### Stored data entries
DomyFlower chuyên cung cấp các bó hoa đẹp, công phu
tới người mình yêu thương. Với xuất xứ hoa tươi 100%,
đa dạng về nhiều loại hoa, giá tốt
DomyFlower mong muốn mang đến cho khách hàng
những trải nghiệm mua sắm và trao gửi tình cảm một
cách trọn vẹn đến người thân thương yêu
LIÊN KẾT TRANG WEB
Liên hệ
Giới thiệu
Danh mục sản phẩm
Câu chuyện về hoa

--

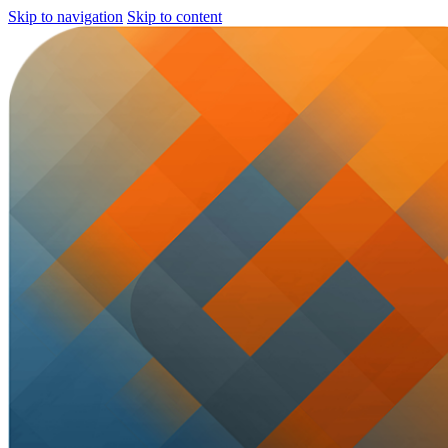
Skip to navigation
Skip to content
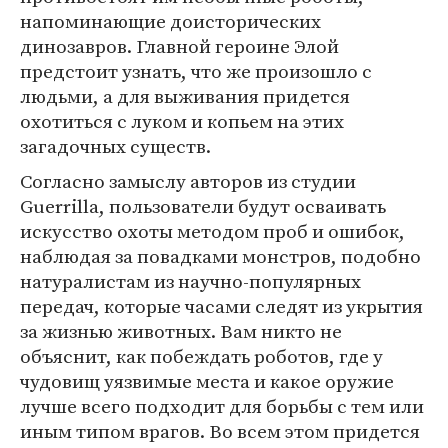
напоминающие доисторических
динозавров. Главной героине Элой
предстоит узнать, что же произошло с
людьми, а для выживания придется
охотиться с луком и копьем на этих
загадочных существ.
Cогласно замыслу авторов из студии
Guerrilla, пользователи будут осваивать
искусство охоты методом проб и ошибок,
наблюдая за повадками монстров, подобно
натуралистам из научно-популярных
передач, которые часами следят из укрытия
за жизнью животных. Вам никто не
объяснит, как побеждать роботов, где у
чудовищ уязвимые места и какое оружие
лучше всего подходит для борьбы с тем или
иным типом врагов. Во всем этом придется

### Problem
Copy the listing word for word, beginning at the line containing "DomyFlower chuyên cung" and ending after the line containing "Câu chuyện về hoa".

### Exercise answer
DomyFlower chuyên cung cấp các bó hoa đẹp, công phu
tới người mình yêu thương. Với xuất xứ hoa tươi 100%,
đa dạng về nhiều loại hoa, giá tốt
DomyFlower mong muốn mang đến cho khách hàng
những trải nghiệm mua sắm và trao gửi tình cảm một
cách trọn vẹn đến người thân thương yêu
LIÊN KẾT TRANG WEB
Liên hệ
Giới thiệu
Danh mục sản phẩm
Câu chuyện về hoa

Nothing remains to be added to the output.